The boys team heading to Sweden will include Tyrell Ingalls of Loganville, Georgia, Alec Keplinger of Coldwater, Michigan, Spencer Robarge of Springfield, Missouri, and Julian Salinas of Richmond, Texas.

The last event for Junior Team USA prior to the COVID-19 pandemic was the 2019 PANAM Youth Championships in the Dominican Republic.

United States Bowling Congress Hall of Famer Kelly Kulick will be making her debut as the Junior Team USA coach at the IBF U21 World Championships, but she’s no stranger to helping the team find success on the world’s biggest stages.

Kulick served as one of the assistant coaches for Junior Team USA at the 2018 World Championships in Detroit and helped the girls team claim the coveted four-player team gold medal. She will be joined by Team USA assistant coach Andy Diercks in Sweden.

“I am over the moon for this opportunity and responsibility,” said Kulick, who spent 17 years bowling for Team USA. “I will attempt to carry on the leadership qualities and skills coach Bryan (O’Keefe) landscaped for the program and add my own touches. I am honored to still wear the shirt, just in a different form.”

Cummins was part of the team at the 2018 World Championships and now is a five-time member of Junior Team USA.

Her experience in the program and on the international playing field certainly will play a factor for the girls team, but her teammates will bring a unique blend of talent and familiarity to their first appearance at the World Championships.

Martin gained national fame in 2021 by becoming the youngest bowler to win a Professional Women’s Bowling Association Tour event when she collected the victory at the PWBA BowlTV Classic at 17 years old.

Cummins and Peters were teammates this past season at Vanderbilt and were named to the National Tenpin Coaches Association (NTCA) All-America second and third team, respectively.
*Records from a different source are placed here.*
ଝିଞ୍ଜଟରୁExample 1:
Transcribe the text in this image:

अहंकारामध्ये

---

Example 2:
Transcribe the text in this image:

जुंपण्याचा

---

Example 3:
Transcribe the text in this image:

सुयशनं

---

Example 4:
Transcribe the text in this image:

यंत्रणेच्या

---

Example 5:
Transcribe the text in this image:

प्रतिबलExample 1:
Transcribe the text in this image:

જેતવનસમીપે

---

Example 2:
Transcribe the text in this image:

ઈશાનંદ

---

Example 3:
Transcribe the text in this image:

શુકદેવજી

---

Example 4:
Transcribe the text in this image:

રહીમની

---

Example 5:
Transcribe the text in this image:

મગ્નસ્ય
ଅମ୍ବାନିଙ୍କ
They’ll be joined by Varano at Vanderbilt this fall.

Along with the collegiate connection, Peters and Varano have seen their older siblings find success as members of the Junior Team USA and Team USA program.
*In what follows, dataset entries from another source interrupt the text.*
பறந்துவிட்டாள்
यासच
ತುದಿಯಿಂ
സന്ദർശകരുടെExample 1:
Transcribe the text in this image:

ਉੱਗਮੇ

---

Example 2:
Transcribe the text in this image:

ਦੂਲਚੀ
Peters’ sister, Kamerin, spent three years on Junior Team USA (2019-2021) and competed at the 2019 IBF World Junior Championships and PANAM Youth Championships.

Varano is the younger sibling of PWBA Tour champion and Team USA member Danielle McEwan.
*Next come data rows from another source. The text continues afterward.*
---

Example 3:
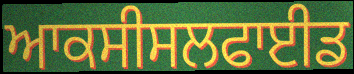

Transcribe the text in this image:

ਆਕਸੀਸਲਫਾਈਡ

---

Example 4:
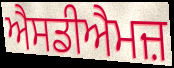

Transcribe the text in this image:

ਐਸਡੀਐਮਜ਼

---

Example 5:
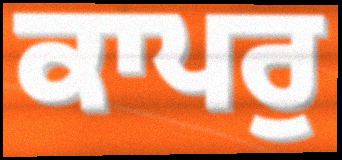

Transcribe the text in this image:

ਕਾਪਰੁ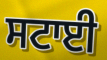
ਸਟਾਈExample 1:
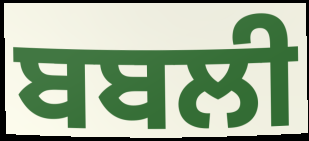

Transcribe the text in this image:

ਬਬਲੀ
The boys team features four newcomers to the World Championships, but they have become quite familiar with each other thanks to collegiate bowling.

Ingalls and Salinas are teammates at Savannah College of Art and Design-Savannah, while Keplinger and Robarge both represented Wichita State this season. Both programs advanced to the 2022 Intercollegiate Team Championships in April.

Keplinger was named the Most Valuable Player for the 2021-2022 season by the National Collegiate Bowling Coaches Association (NCBCA), and he was joined on the NCBCA All-America first team by Ingalls.

Robarge was named the NCBCA Rookie of the Year, while also earning a spot on the All-America second team. Salinas recorded a pair of top-10 finishes in Tier I competition during his freshman season.

Keplinger also has a family tie to Team USA. His mother, USBC Hall of Famer Sandra Jo Shiery, claimed two gold medals (team, all-events) and a bronze medal (trios) at the 1987 IBF Super World Championships in Finland.

“The young women and men representing Team USA have been training for this event their entire life,” Kulick said. “I credit high school, collegiate and personal coaches, who have developed these athletes throughout the years. Our coaching has come a long way since I was a youngster. I know we will be successful because the talent is mountainous and the drive to win is endless.”

To be eligible for the IBF U21 World Championships, athletes cannot be born before Jan. 1, 2001.